New Optimization Attempts

1. WebView Pre‑Creation

Creating a WebView ahead of time using MutableContextWrapper and storing it in a cache pool reduces first‑screen latency by over 200 ms. The cached instance is retrieved on page load and its context is swapped to the current activity.

/** Create WebView instance using application context */
public void prepareNewWebView() {
    if (mCachedWebViewStack.size() < CACHED_WEBVIEW_MAX_NUM) {
        mCachedWebViewStack.push(new WebView(new MutableContextWrapper(getAppContext())));
    }
}
/** Acquire a suitable WebView from the pool */
private WebView acquireWebViewInternal(Context context) {
    if (mCachedWebViewStack == null || mCachedWebViewStack.isEmpty()) {
        return new WebView(context);
    }
    WebView webView = mCachedWebViewStack.pop();
    MutableContextWrapper wrapper = (MutableContextWrapper) webView.getContext();
    wrapper.setBaseContext(context);
    return webView;
}

2. NA Component Lazy Loading

Load the WebView and call loadUrl immediately after initialization, avoiding waiting for activity lifecycle callbacks.

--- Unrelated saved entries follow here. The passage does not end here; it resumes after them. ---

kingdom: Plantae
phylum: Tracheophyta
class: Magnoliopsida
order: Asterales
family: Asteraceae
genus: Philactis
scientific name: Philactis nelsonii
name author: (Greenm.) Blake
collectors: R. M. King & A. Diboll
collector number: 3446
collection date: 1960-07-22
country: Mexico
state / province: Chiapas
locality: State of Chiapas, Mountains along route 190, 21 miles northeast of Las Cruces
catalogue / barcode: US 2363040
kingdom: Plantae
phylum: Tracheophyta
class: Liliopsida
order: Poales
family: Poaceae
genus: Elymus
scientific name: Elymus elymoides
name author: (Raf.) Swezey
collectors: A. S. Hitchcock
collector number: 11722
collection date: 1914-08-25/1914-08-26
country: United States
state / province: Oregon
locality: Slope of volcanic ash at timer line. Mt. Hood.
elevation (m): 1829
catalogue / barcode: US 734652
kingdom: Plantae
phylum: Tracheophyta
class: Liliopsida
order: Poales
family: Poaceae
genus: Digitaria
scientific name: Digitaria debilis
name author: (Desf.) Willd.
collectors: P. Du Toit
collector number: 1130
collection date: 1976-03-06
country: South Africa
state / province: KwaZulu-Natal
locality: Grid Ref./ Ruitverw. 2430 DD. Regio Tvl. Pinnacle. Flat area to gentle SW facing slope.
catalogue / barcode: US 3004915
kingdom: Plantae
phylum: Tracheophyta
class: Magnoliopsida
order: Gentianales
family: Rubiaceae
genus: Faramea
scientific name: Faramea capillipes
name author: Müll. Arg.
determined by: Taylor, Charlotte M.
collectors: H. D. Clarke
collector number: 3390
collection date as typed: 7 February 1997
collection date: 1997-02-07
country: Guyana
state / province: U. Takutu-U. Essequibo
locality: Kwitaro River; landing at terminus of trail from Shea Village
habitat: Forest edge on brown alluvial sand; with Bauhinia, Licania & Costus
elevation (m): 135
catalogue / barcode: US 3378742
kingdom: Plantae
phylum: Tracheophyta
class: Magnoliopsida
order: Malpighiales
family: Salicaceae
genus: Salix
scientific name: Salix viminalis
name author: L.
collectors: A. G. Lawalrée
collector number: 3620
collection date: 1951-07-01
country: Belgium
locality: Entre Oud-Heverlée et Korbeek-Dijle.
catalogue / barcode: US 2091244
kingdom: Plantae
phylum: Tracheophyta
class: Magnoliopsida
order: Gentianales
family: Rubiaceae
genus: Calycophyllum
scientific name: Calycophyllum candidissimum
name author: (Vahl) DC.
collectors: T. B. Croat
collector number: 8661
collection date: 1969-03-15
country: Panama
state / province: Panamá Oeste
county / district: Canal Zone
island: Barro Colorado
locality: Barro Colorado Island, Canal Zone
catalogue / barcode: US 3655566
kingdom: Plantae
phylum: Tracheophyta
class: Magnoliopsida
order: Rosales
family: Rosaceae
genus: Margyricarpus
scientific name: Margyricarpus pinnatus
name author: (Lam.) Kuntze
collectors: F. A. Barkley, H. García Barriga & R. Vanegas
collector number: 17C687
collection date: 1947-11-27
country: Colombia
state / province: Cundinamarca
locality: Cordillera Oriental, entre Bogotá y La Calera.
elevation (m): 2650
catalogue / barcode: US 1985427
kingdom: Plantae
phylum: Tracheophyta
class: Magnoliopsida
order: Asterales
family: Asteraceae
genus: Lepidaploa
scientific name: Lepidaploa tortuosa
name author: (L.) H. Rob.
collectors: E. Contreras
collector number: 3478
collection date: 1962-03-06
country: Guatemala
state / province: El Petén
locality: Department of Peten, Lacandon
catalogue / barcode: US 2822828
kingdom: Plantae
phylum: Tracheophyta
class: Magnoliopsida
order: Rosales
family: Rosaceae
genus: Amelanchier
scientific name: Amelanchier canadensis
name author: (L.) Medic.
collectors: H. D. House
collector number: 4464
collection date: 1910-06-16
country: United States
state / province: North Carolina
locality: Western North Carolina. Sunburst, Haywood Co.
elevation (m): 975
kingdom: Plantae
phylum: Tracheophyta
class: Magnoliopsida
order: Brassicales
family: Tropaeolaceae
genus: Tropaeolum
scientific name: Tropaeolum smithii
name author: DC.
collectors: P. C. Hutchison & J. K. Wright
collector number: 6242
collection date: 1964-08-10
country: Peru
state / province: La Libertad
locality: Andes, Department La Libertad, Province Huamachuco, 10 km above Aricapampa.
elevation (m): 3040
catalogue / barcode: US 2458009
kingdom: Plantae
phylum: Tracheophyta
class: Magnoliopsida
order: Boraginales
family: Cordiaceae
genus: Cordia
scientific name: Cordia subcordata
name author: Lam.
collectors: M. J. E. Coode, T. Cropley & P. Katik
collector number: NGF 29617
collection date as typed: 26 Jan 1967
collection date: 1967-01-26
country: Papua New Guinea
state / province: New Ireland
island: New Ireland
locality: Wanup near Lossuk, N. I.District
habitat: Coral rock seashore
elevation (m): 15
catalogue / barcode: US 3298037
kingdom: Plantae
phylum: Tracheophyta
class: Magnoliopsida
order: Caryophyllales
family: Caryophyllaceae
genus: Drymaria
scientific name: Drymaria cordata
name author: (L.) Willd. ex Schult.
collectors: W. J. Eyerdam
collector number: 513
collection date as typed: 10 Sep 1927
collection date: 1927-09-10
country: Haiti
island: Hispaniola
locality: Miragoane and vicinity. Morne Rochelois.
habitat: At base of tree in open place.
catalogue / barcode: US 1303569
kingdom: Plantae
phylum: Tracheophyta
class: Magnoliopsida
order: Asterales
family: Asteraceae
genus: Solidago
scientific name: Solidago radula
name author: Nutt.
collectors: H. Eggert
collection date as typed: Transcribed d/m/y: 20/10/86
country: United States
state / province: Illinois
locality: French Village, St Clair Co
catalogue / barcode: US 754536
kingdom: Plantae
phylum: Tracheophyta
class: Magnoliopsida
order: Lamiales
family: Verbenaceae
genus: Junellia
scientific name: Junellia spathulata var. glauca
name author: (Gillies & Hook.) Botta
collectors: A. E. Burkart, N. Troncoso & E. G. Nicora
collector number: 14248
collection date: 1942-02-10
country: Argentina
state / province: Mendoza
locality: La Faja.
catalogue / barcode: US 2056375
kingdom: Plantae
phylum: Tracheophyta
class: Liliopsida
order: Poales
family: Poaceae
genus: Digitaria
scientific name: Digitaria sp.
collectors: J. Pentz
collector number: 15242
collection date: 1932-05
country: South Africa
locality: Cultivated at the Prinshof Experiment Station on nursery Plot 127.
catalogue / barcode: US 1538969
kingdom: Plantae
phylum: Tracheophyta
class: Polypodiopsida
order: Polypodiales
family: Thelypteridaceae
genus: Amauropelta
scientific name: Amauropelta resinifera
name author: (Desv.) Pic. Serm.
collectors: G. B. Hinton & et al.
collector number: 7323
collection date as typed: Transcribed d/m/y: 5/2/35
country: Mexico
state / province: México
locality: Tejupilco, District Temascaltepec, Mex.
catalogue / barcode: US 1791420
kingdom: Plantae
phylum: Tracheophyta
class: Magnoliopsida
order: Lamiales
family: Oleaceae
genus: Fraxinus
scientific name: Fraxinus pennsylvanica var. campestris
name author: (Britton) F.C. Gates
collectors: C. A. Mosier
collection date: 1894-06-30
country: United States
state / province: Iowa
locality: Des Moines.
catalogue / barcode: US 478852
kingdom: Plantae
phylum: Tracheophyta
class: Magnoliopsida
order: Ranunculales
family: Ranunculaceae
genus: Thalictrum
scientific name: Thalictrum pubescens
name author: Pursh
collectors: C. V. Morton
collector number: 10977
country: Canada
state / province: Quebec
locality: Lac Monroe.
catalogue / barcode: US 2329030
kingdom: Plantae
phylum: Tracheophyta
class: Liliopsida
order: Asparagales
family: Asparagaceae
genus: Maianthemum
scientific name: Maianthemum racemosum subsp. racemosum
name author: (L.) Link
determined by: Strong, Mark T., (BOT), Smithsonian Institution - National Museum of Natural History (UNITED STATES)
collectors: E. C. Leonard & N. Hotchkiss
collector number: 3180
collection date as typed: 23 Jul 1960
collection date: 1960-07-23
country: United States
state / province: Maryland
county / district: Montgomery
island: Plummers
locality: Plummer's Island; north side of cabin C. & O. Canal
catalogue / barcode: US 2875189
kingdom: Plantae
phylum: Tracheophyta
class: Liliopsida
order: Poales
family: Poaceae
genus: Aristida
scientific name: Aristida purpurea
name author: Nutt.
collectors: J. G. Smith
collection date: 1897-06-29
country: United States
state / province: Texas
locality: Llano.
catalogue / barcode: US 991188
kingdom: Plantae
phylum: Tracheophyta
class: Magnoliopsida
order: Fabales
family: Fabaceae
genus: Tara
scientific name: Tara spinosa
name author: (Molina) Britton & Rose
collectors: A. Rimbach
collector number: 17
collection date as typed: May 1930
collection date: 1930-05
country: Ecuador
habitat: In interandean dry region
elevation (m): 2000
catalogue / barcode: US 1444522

Delay initialization of the comment component until pageFinish or first‑screen paint, saving 60–100 ms on the 80th‑percentile.

3. Kernel Optimizations

Rendering thread split: An IOThread fetches HTML, a ParserThread parses it, and the MainThread renders. When a parsed div with a special class exceeds screen height, the kernel renders the first screen without waiting for the whole document, shaving 100–200 ms.

Pre‑load JS: After WebView creation, a lightweight JS stub runs to initialize the WebView logic, cutting another ~80 ms.

Balancing Traffic and Speed

Frequent prefetch consumes bandwidth; hit rate exceeds 90 % but effective usage is only ~15 %.

Compress prefetch packages (inline CSS, icons) – size reduced by ~40 %.

Intelligent prefetch: score resources to decide 4G prefetch, yielding a 9.5 ms improvement for images.

Video prefetch throttling during peak traffic – cuts video traffic by ~7 % and peak bandwidth by 3 % with <100 ms start‑up degradation.

AI‑driven prefetch prediction based on user behavior to further reduce waste.

Summary & Outlook

Combining server‑side static rendering, dynamic fill‑back, animation‑fix, WebView pre‑creation, NA lazy loading, and kernel tweaks achieved sub‑second first‑screen times. The 80th‑percentile improved by 80–150 ms.

Do work early: pre‑create WebView and prefetch data.

Parallelize: image direct‑out & request interception, async data preparation.

Lightweight: trim HTML/CSS/JS size.

Simplify: use static output for purely informational pages.

Future Work

Support dynamic page updates for highly interactive content.

Open‑source the optimization framework and gather community feedback.